[Stored data entries]
*** Begin section ***
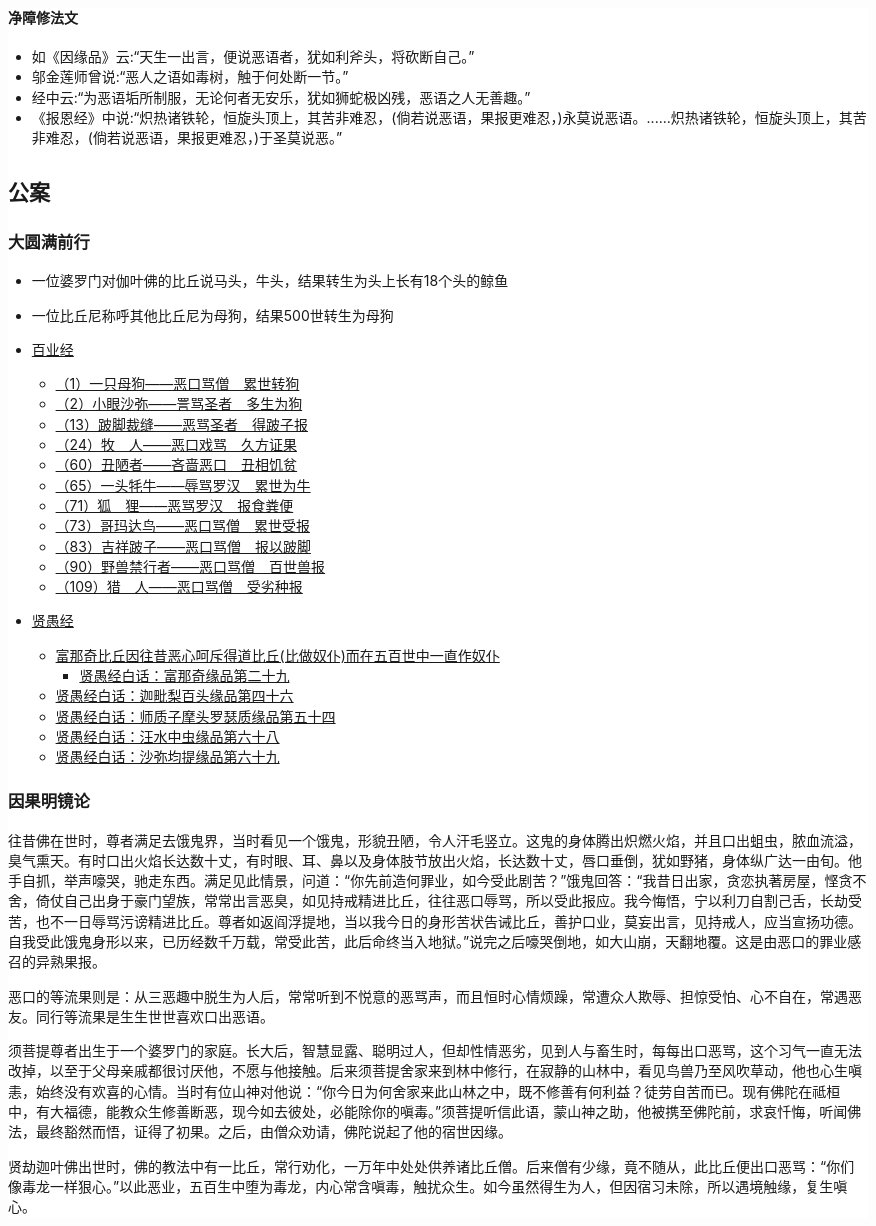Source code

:   
####  净障修法文
  
  
- 如《因缘品》云:“天生一出言，便说恶语者，犹如利斧头，将砍断自己。”
- 邬金莲师曾说:“恶人之语如毒树，触于何处断一节。”
- 经中云:“为恶语垢所制服，无论何者无安乐，犹如狮蛇极凶残，恶语之人无善趣。”
- 《报恩经》中说:“炽热诸铁轮，恒旋头顶上，其苦非难忍，(倘若说恶语，果报更难忍，)永莫说恶语。......炽热诸铁轮，恒旋头顶上，其苦非难忍，(倘若说恶语，果报更难忍，)于圣莫说恶。”
  
##  公案
  
  
###  大圆满前行
  
  
- 一位婆罗门对伽叶佛的比丘说马头，牛头，结果转生为头上长有18个头的鲸鱼
- 一位比丘尼称呼其他比丘尼为母狗，结果500世转生为母狗
  
- [百业经](#百业经-1 )
  - [（1）一只母狗——恶口骂僧　累世转狗](#1一只母狗恶口骂僧-累世转狗 )
  - [（2）小眼沙弥——詈骂圣者　多生为狗](#2小眼沙弥詈骂圣者-多生为狗 )
  - [（13）跛脚裁缝——恶骂圣者　得跛子报](#13跛脚裁缝恶骂圣者-得跛子报 )
  - [（24）牧　人——恶口戏骂　久方证果](#24牧-人恶口戏骂-久方证果 )
  - [（60）丑陋者——吝啬恶口　丑相饥贫](#60丑陋者吝啬恶口-丑相饥贫 )
  - [（65）一头牦牛——辱骂罗汉　累世为牛](#65一头牦牛辱骂罗汉-累世为牛 )
  - [（71）狐　狸——恶骂罗汉　报食粪便](#71狐-狸恶骂罗汉-报食粪便 )
  - [（73）哥玛达鸟——恶口骂僧　累世受报](#73哥玛达鸟恶口骂僧-累世受报 )
  - [（83）吉祥跛子——恶口骂僧　报以跛脚](#83吉祥跛子恶口骂僧-报以跛脚 )
  - [（90）野兽禁行者——恶口骂僧　百世兽报](#90野兽禁行者恶口骂僧-百世兽报 )
  - [（109）猎　人——恶口骂僧　受劣种报](#109猎-人恶口骂僧-受劣种报 )
- [贤愚经](#贤愚经-1 )
  - [富那奇比丘因往昔恶心呵斥得道比丘(比做奴仆)而在五百世中一直作奴仆](#富那奇比丘因往昔恶心呵斥得道比丘比做奴仆而在五百世中一直作奴仆 )
    - [贤愚经白话：富那奇缘品第二十九](#贤愚经白话富那奇缘品第二十九 )
  - [贤愚经白话：迦毗梨百头缘品第四十六](#贤愚经白话迦毗梨百头缘品第四十六 )
  - [贤愚经白话：师质子摩头罗瑟质缘品第五十四](#贤愚经白话师质子摩头罗瑟质缘品第五十四 )
  - [贤愚经白话：汪水中虫缘品第六十八](#贤愚经白话汪水中虫缘品第六十八 )
  - [贤愚经白话：沙弥均提缘品第六十九](#贤愚经白话沙弥均提缘品第六十九 )
  
###  因果明镜论
  
  
往昔佛在世时，尊者满足去饿鬼界，当时看见一个饿鬼，形貌丑陋，令人汗毛竖立。这鬼的身体腾出炽燃火焰，并且口出蛆虫，脓血流溢，臭气熏天。有时口出火焰长达数十丈，有时眼、耳、鼻以及身体肢节放出火焰，长达数十丈，唇口垂倒，犹如野猪，身体纵广达一由旬。他手自抓，举声嚎哭，驰走东西。满足见此情景，问道：“你先前造何罪业，如今受此剧苦？”饿鬼回答：“我昔日出家，贪恋执著房屋，悭贪不舍，倚仗自己出身于豪门望族，常常出言恶臭，如见持戒精进比丘，往往恶口辱骂，所以受此报应。我今悔悟，宁以利刀自割己舌，长劫受苦，也不一日辱骂污谤精进比丘。尊者如返阎浮提地，当以我今日的身形苦状告诫比丘，善护口业，莫妄出言，见持戒人，应当宣扬功德。自我受此饿鬼身形以来，已历经数千万载，常受此苦，此后命终当入地狱。”说完之后嚎哭倒地，如大山崩，天翻地覆。这是由恶口的罪业感召的异熟果报。
  
 恶口的等流果则是：从三恶趣中脱生为人后，常常听到不悦意的恶骂声，而且恒时心情烦躁，常遭众人欺辱、担惊受怕、心不自在，常遇恶友。同行等流果是生生世世喜欢口出恶语。
  
 须菩提尊者出生于一个婆罗门的家庭。长大后，智慧显露、聪明过人，但却性情恶劣，见到人与畜生时，每每出口恶骂，这个习气一直无法改掉，以至于父母亲戚都很讨厌他，不愿与他接触。后来须菩提舍家来到林中修行，在寂静的山林中，看见鸟兽乃至风吹草动，他也心生嗔恚，始终没有欢喜的心情。当时有位山神对他说：“你今日为何舍家来此山林之中，既不修善有何利益？徒劳自苦而已。现有佛陀在祗桓中，有大福德，能教众生修善断恶，现今如去彼处，必能除你的嗔毒。”须菩提听信此语，蒙山神之助，他被携至佛陀前，求哀忏悔，听闻佛法，最终豁然而悟，证得了初果。之后，由僧众劝请，佛陀说起了他的宿世因缘。
  
 贤劫迦叶佛出世时，佛的教法中有一比丘，常行劝化，一万年中处处供养诸比丘僧。后来僧有少缘，竟不随从，此比丘便出口恶骂：“你们像毒龙一样狠心。”以此恶业，五百生中堕为毒龙，内心常含嗔毒，触扰众生。如今虽然得生为人，但因宿习未除，所以遇境触缘，复生嗔心。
*** End section ***
» Task prompt: Rewrite the source text of every record with each "须菩提" swapped for "善现" and everything else unchanged, leaving the pictures out of your answer.

» Written answer:
Source code

:   
####  净障修法文
  
  
- 如《因缘品》云:“天生一出言，便说恶语者，犹如利斧头，将砍断自己。”
- 邬金莲师曾说:“恶人之语如毒树，触于何处断一节。”
- 经中云:“为恶语垢所制服，无论何者无安乐，犹如狮蛇极凶残，恶语之人无善趣。”
- 《报恩经》中说:“炽热诸铁轮，恒旋头顶上，其苦非难忍，(倘若说恶语，果报更难忍，)永莫说恶语。......炽热诸铁轮，恒旋头顶上，其苦非难忍，(倘若说恶语，果报更难忍，)于圣莫说恶。”
  
##  公案
  
  
###  大圆满前行
  
  
- 一位婆罗门对伽叶佛的比丘说马头，牛头，结果转生为头上长有18个头的鲸鱼
- 一位比丘尼称呼其他比丘尼为母狗，结果500世转生为母狗
  
- [百业经](#百业经-1 )
  - [（1）一只母狗——恶口骂僧　累世转狗](#1一只母狗恶口骂僧-累世转狗 )
  - [（2）小眼沙弥——詈骂圣者　多生为狗](#2小眼沙弥詈骂圣者-多生为狗 )
  - [（13）跛脚裁缝——恶骂圣者　得跛子报](#13跛脚裁缝恶骂圣者-得跛子报 )
  - [（24）牧　人——恶口戏骂　久方证果](#24牧-人恶口戏骂-久方证果 )
  - [（60）丑陋者——吝啬恶口　丑相饥贫](#60丑陋者吝啬恶口-丑相饥贫 )
  - [（65）一头牦牛——辱骂罗汉　累世为牛](#65一头牦牛辱骂罗汉-累世为牛 )
  - [（71）狐　狸——恶骂罗汉　报食粪便](#71狐-狸恶骂罗汉-报食粪便 )
  - [（73）哥玛达鸟——恶口骂僧　累世受报](#73哥玛达鸟恶口骂僧-累世受报 )
  - [（83）吉祥跛子——恶口骂僧　报以跛脚](#83吉祥跛子恶口骂僧-报以跛脚 )
  - [（90）野兽禁行者——恶口骂僧　百世兽报](#90野兽禁行者恶口骂僧-百世兽报 )
  - [（109）猎　人——恶口骂僧　受劣种报](#109猎-人恶口骂僧-受劣种报 )
- [贤愚经](#贤愚经-1 )
  - [富那奇比丘因往昔恶心呵斥得道比丘(比做奴仆)而在五百世中一直作奴仆](#富那奇比丘因往昔恶心呵斥得道比丘比做奴仆而在五百世中一直作奴仆 )
    - [贤愚经白话：富那奇缘品第二十九](#贤愚经白话富那奇缘品第二十九 )
  - [贤愚经白话：迦毗梨百头缘品第四十六](#贤愚经白话迦毗梨百头缘品第四十六 )
  - [贤愚经白话：师质子摩头罗瑟质缘品第五十四](#贤愚经白话师质子摩头罗瑟质缘品第五十四 )
  - [贤愚经白话：汪水中虫缘品第六十八](#贤愚经白话汪水中虫缘品第六十八 )
  - [贤愚经白话：沙弥均提缘品第六十九](#贤愚经白话沙弥均提缘品第六十九 )
  
###  因果明镜论
  
  
往昔佛在世时，尊者满足去饿鬼界，当时看见一个饿鬼，形貌丑陋，令人汗毛竖立。这鬼的身体腾出炽燃火焰，并且口出蛆虫，脓血流溢，臭气熏天。有时口出火焰长达数十丈，有时眼、耳、鼻以及身体肢节放出火焰，长达数十丈，唇口垂倒，犹如野猪，身体纵广达一由旬。他手自抓，举声嚎哭，驰走东西。满足见此情景，问道：“你先前造何罪业，如今受此剧苦？”饿鬼回答：“我昔日出家，贪恋执著房屋，悭贪不舍，倚仗自己出身于豪门望族，常常出言恶臭，如见持戒精进比丘，往往恶口辱骂，所以受此报应。我今悔悟，宁以利刀自割己舌，长劫受苦，也不一日辱骂污谤精进比丘。尊者如返阎浮提地，当以我今日的身形苦状告诫比丘，善护口业，莫妄出言，见持戒人，应当宣扬功德。自我受此饿鬼身形以来，已历经数千万载，常受此苦，此后命终当入地狱。”说完之后嚎哭倒地，如大山崩，天翻地覆。这是由恶口的罪业感召的异熟果报。
  
 恶口的等流果则是：从三恶趣中脱生为人后，常常听到不悦意的恶骂声，而且恒时心情烦躁，常遭众人欺辱、担惊受怕、心不自在，常遇恶友。同行等流果是生生世世喜欢口出恶语。
  
 善现尊者出生于一个婆罗门的家庭。长大后，智慧显露、聪明过人，但却性情恶劣，见到人与畜生时，每每出口恶骂，这个习气一直无法改掉，以至于父母亲戚都很讨厌他，不愿与他接触。后来善现舍家来到林中修行，在寂静的山林中，看见鸟兽乃至风吹草动，他也心生嗔恚，始终没有欢喜的心情。当时有位山神对他说：“你今日为何舍家来此山林之中，既不修善有何利益？徒劳自苦而已。现有佛陀在祗桓中，有大福德，能教众生修善断恶，现今如去彼处，必能除你的嗔毒。”善现听信此语，蒙山神之助，他被携至佛陀前，求哀忏悔，听闻佛法，最终豁然而悟，证得了初果。之后，由僧众劝请，佛陀说起了他的宿世因缘。
  
 贤劫迦叶佛出世时，佛的教法中有一比丘，常行劝化，一万年中处处供养诸比丘僧。后来僧有少缘，竟不随从，此比丘便出口恶骂：“你们像毒龙一样狠心。”以此恶业，五百生中堕为毒龙，内心常含嗔毒，触扰众生。如今虽然得生为人，但因宿习未除，所以遇境触缘，复生嗔心。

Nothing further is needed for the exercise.